- [TASK 1] List every criterium that the article below on Ian Garrison's move to L39ION names as one L39ION won.
- [TASK 2] Based on the article below on Ian Garrison's move to L39ION, answer yes or no to each statement and quote the words that decide it: (a) Garrison took silver in the time trial at Worlds in Yorkshire. (b) Cory Williams won the overall title at the Joe Martin Stage Race. (c) McCalvin worked for 10 years at Hagens Berman Axeon.
- [TASK 3] Reproduce the part of the article below on Ian Garrison's move to L39ION, starting with "Ian Garrison was" and going on through "just started again.".

'He was treated like a water bottle': L39ION provide Ian Garrison a chance to start again

Ian Garrison controls the peloton for Deceuninck-QuickStep at the 2020 Vuelta a España
Ian Garrison controls the peloton for Deceuninck-QuickStep at the 2020 Vuelta a España (Image credit: Getty Images Sport)

Ian Garrison was a surprise signing for 2022 by L39ION of Los Angeles as it moves towards in its second year as a Continental programme. The Georgia-based Garrison spent the last two seasons on the WorldTour level with the world’s top team, Deceuninck-QuickStep

It was a huge step to make two years ago as a 21-year-old when Garrison moved on from the Hagens Berman Axeon development squad, but he had vaulted into the spotlight in 2019 by sweeping U23 and US Pro time trial national titles and took the silver medal in the ITT at Worlds in Yorkshire.

With the stars-and-stripes jersey on his shoulders, he signed a two-year contract with Deceuninck-QuickStep that took him through this season. The fairytale career appeared to be over, but it had just started again.

“I’ve known him since he was a junior. He’s very calm, composed and mature beyond his years. Some have frantic energy in a race. He’s the same at 40 miles per hour or sitting in a chair. He can do anything,” said Reed McCalvin, Director of Finance and Culture at L39ION of Los Angeles, who worked for 10 years at Hagens Berman Axeon and knew Garrison from his three-year stint there.

“I know Ian had been told by [Patrick] Lefevere ‘your services are no longer needed’, and he was treated as a commodity, treated like a water bottle and just tossed aside. I told him the door is always open [at L39ION] and followed up after the Joe Martin Stage Race. I pitched him and he jumped in.”

L39ION scooped up wins across the US in top criteriums like Saint Francis Tulsa Tough, The Gateway Cup, Boise Twilight and Athens Twilight. They participated in their first-ever UCI stage race at Joe Martin Stage Race in Arkansas and came away with the overall title, won by Tyler Williams. 

McCalvin said they anticipate stage racing will make a comeback in the US after two years of COVID-19 cancellations, events such as Tour of the Gila, Redlands Classic and Tour of Utah.

He said the team is happy to have a big engine like Garrison to carry them in any race, but they do see him as a key to more success in one-hour criteriums, the bread and butter of US racing.

“We have big plans for him. He’s such as a big unit, he can pull and control 80 per cent of a race, then turn it over to the lead-out. Basically, he’s skipping the first 100 kilometres of a road race and can keep it going for an hour. Then the other five can take over. He’s a huge value add for us,” McCalvin told Cyclingnews.

One of the goals for brothers Justin and Cory Williams in founding L39ION, Reed said, was to give athletes a good home for cycling, since they found so many good people were leaving cycling and still had more to give.

“He can win US Pro time trial, or any TT that is not all uphill. Ian is one of the best and he can reset his mental and physical health with a lot left to give. We want to rescue guys and give them a platform to be happy. If he wants to stay with us for 20 years, great. If a WorldTour team wants him [after a year], good for him.”

- [EXTRACTED MATERIAL]
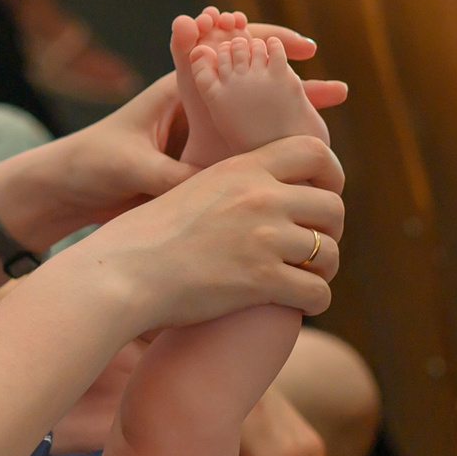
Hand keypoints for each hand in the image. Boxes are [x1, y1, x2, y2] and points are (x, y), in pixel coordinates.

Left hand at [0, 22, 331, 236]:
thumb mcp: (133, 168)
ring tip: (332, 123)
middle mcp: (194, 103)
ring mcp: (201, 132)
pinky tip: (304, 165)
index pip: (233, 46)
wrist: (65, 192)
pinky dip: (275, 150)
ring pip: (256, 116)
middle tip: (338, 92)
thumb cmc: (90, 165)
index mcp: (177, 86)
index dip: (270, 43)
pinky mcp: (201, 162)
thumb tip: (217, 187)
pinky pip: (246, 150)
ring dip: (293, 115)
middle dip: (295, 82)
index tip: (304, 51)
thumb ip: (173, 173)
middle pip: (254, 80)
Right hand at [76, 138, 343, 337]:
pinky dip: (315, 301)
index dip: (331, 174)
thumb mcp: (194, 188)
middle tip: (313, 247)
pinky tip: (299, 304)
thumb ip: (234, 184)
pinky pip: (318, 292)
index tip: (323, 194)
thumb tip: (267, 188)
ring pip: (331, 252)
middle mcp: (259, 197)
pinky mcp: (262, 280)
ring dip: (324, 270)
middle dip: (330, 230)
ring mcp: (263, 238)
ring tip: (306, 278)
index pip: (315, 151)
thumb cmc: (148, 236)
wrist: (123, 272)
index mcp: (242, 168)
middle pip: (332, 206)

- [RESPONSE 1]
Saint Francis Tulsa Tough
The Gateway Cup
Boise Twilight
Athens Twilight

- [RESPONSE 2]
(a) Yes: "took the silver medal in the ITT at Worlds in Yorkshire"
(b) No: "won by Tyler Williams"
(c) Yes: "who worked for 10 years at Hagens Berman Axeon"

- [RESPONSE 3]
Ian Garrison was a surprise signing for 2022 by L39ION of Los Angeles as it moves towards in its second year as a Continental programme. The Georgia-based Garrison spent the last two seasons on the WorldTour level with the world’s top team, Deceuninck-QuickStep

It was a huge step to make two years ago as a 21-year-old when Garrison moved on from the Hagens Berman Axeon development squad, but he had vaulted into the spotlight in 2019 by sweeping U23 and US Pro time trial national titles and took the silver medal in the ITT at Worlds in Yorkshire.

With the stars-and-stripes jersey on his shoulders, he signed a two-year contract with Deceuninck-QuickStep that took him through this season. The fairytale career appeared to be over, but it had just started again.